The console menu can be a bit misleading because what it shows next to option 14, whether it's enable or disable, is only a check as to whether there is a sshd process running. Once you hit option 14, it shows enable/disable based on what's actually in the config. The checkbox under System>Advanced is always whether it's enabled/disabled in the config.

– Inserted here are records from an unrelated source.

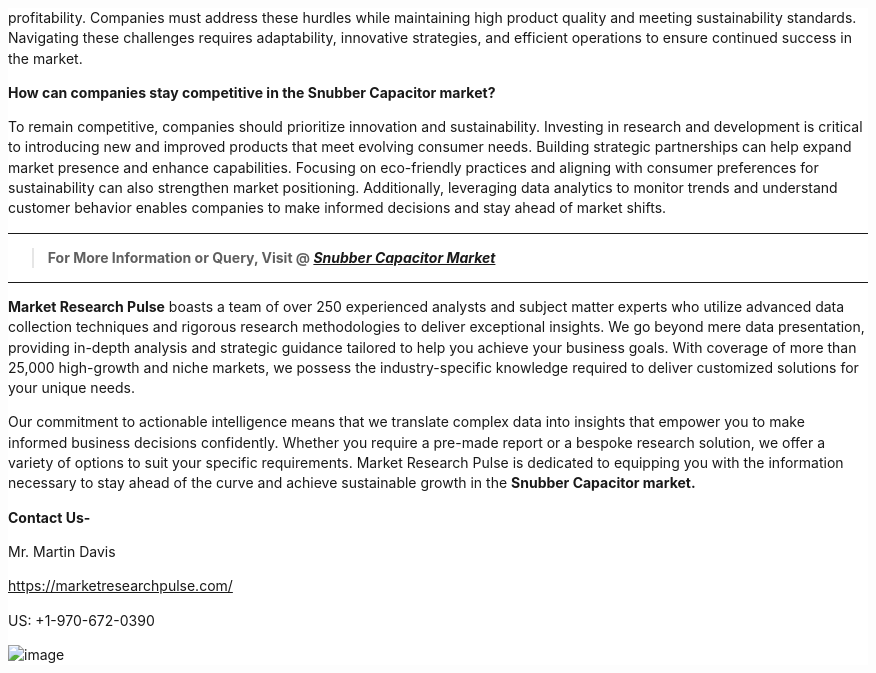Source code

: profitability. Companies must address these hurdles while maintaining high product quality and meeting sustainability standards. Navigating these challenges requires adaptability, innovative strategies, and efficient operations to ensure continued success in the market.</p><p><strong>How can companies stay competitive in the Snubber Capacitor market?</strong></p><p>To remain competitive, companies should prioritize innovation and sustainability. Investing in research and development is critical to introducing new and improved products that meet evolving consumer needs. Building strategic partnerships can help expand market presence and enhance capabilities. Focusing on eco-friendly practices and aligning with consumer preferences for sustainability can also strengthen market positioning. Additionally, leveraging data analytics to monitor trends and understand customer behavior enables companies to make informed decisions and stay ahead of market shifts.</p><hr /><blockquote><p><strong>For More Information or Query, Visit @&nbsp;<em><a href="https://marketresearchpulse.com/report/63301/snubber-capacitor-market?utm_source=Linkedin&utm_medium=030">Snubber Capacitor Market</a></em></strong></p></blockquote><hr /><p><strong>Market Research Pulse</strong> boasts a team of over 250 experienced analysts and subject matter experts who utilize advanced data collection techniques and rigorous research methodologies to deliver exceptional insights. We go beyond mere data presentation, providing in-depth analysis and strategic guidance tailored to help you achieve your business goals. With coverage of more than 25,000 high-growth and niche markets, we possess the industry-specific knowledge required to deliver customized solutions for your unique needs.</p><p>Our commitment to actionable intelligence means that we translate complex data into insights that empower you to make informed business decisions confidently. Whether you require a pre-made report or a bespoke research solution, we offer a variety of options to suit your specific requirements. Market Research Pulse is dedicated to equipping you with the information necessary to stay ahead of the curve and achieve sustainable growth in the <strong>Snubber Capacitor market.</strong></p><p><strong>Contact Us-</strong></p><p>Mr. Martin Davis</p><p>https://marketresearchpulse.com/</p><p>US: +1-970-672-0390</p>
![image](https://github.com/user-attachments/assets/65c4b651-885e-44d0-8256-7a7db53f88cc)
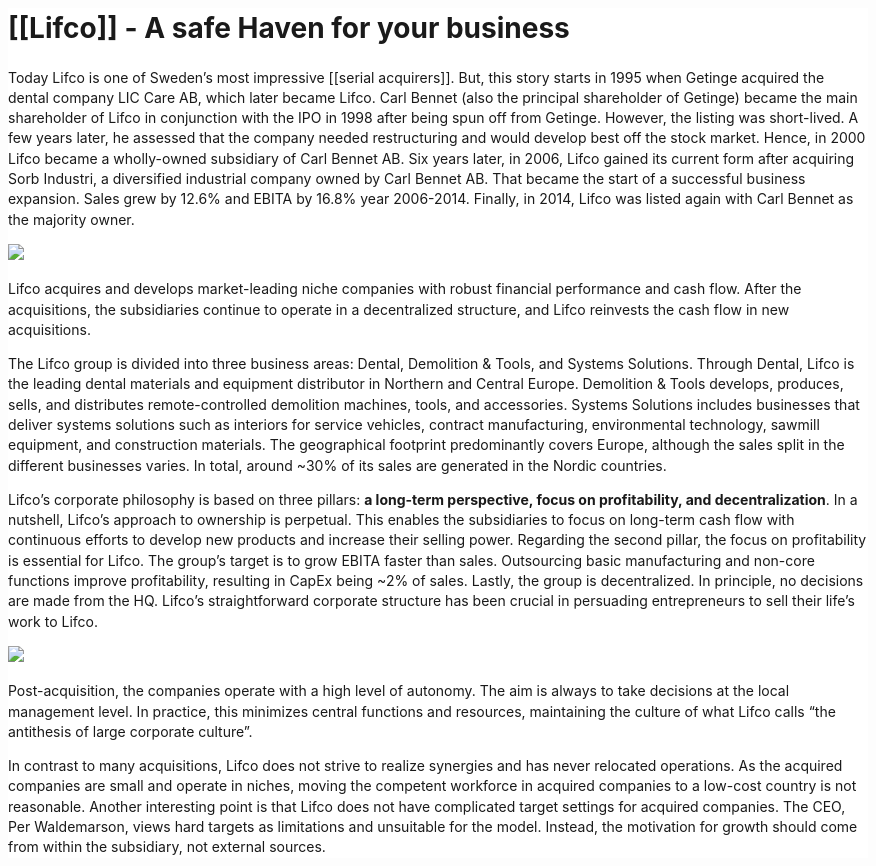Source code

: # [[Lifco]] - A safe Haven for your business

Today Lifco is one of Sweden’s most impressive [[serial acquirers]]. But, this story starts in 1995 when Getinge acquired the dental company LIC Care AB, which later became Lifco. Carl Bennet (also the principal shareholder of Getinge) became the main shareholder of Lifco in conjunction with the IPO in 1998 after being spun off from Getinge. However, the listing was short-lived. A few years later, he assessed that the company needed restructuring and would develop best off the stock market. Hence, in 2000 Lifco became a wholly-owned subsidiary of Carl Bennet AB. Six years later, in 2006, Lifco gained its current form after acquiring Sorb Industri, a diversified industrial company owned by Carl Bennet AB. That became the start of a successful business expansion. Sales grew by 12.6% and EBITA by 16.8% year 2006-2014. Finally, in 2014, Lifco was listed again with Carl Bennet as the majority owner.



![](https://substackcdn.com/image/fetch/w_1456,c_limit,f_auto,q_auto:good,fl_progressive:steep/https%3A%2F%2Fbucketeer-e05bbc84-baa3-437e-9518-adb32be77984.s3.amazonaws.com%2Fpublic%2Fimages%2F9a16dc78-504c-4cd0-b517-c018caca30f9_964x567.png)



Lifco acquires and develops market-leading niche companies with robust financial performance and cash flow. After the acquisitions, the subsidiaries continue to operate in a decentralized structure, and Lifco reinvests the cash flow in new acquisitions.

The Lifco group is divided into three business areas: Dental, Demolition & Tools, and Systems Solutions. Through Dental, Lifco is the leading dental materials and equipment distributor in Northern and Central Europe. Demolition & Tools develops, produces, sells, and distributes remote-controlled demolition machines, tools, and accessories. Systems Solutions includes businesses that deliver systems solutions such as interiors for service vehicles, contract manufacturing, environmental technology, sawmill equipment, and construction materials. The geographical footprint predominantly covers Europe, although the sales split in the different businesses varies. In total, around ~30% of its sales are generated in the Nordic countries.

Lifco’s corporate philosophy is based on three pillars: **a long-term perspective, focus on profitability, and decentralization**. In a nutshell, Lifco’s approach to ownership is perpetual. This enables the subsidiaries to focus on long-term cash flow with continuous efforts to develop new products and increase their selling power. Regarding the second pillar, the focus on profitability is essential for Lifco. The group’s target is to grow EBITA faster than sales. Outsourcing basic manufacturing and non-core functions improve profitability, resulting in CapEx being ~2% of sales. Lastly, the group is decentralized. In principle, no decisions are made from the HQ. Lifco’s straightforward corporate structure has been crucial in persuading entrepreneurs to sell their life’s work to Lifco.



![](https://substackcdn.com/image/fetch/w_1456,c_limit,f_auto,q_auto:good,fl_progressive:steep/https%3A%2F%2Fbucketeer-e05bbc84-baa3-437e-9518-adb32be77984.s3.amazonaws.com%2Fpublic%2Fimages%2F2aac60b3-88ed-4c7a-8975-10b803a08627_1063x501.png)



Post-acquisition, the companies operate with a high level of autonomy. The aim is always to take decisions at the local management level. In practice, this minimizes central functions and resources, maintaining the culture of what Lifco calls “the antithesis of large corporate culture”.

In contrast to many acquisitions, Lifco does not strive to realize synergies and has never relocated operations. As the acquired companies are small and operate in niches, moving the competent workforce in acquired companies to a low-cost country is not reasonable. Another interesting point is that Lifco does not have complicated target settings for acquired companies. The CEO, Per Waldemarson, views hard targets as limitations and unsuitable for the model. Instead, the motivation for growth should come from within the subsidiary, not external sources.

If the checkbox under System>Advanced is disabled, and sshd is actually running, something other than the normal service code is starting it. Maybe a custom-added shell script or shellcmd tag in the config.
-
@cmb:
The console menu can be a bit misleading because what it shows next to option 14, whether it's enable or disable, is only a check as to whether there is a sshd process running. Once you hit option 14, it shows enable/disable based on what's actually in the config. The checkbox under System>Advanced is always whether it's enabled/disabled in the config.
If the checkbox under System>Advanced is disabled, and sshd is actually running, something other than the normal service code is starting it. Maybe a custom-added shell script or shellcmd tag in the config.
The menu text for option 14 definitely changes every time you toggle sshd on/off using option 14. It seems to be unaffected by toggling the checkbox in the GUI. This seems unnecessarily sloppy state-sharing.
How would I check for a script in the "config"? Are we talking config of pfSense or config of the underlying FreeBSD system? Since this is a brand new install, how would a script have been generated if I didn't do it myself (which I don't know how even if I wanted to)?
-
If the menu text is changing then sshd is starting/stopping. There wouldn't be any script or anything if you didn't add one. Guessing it's not really running and the logs you were seeing are old. Run 'ps ax | sshd' to see whether it's running.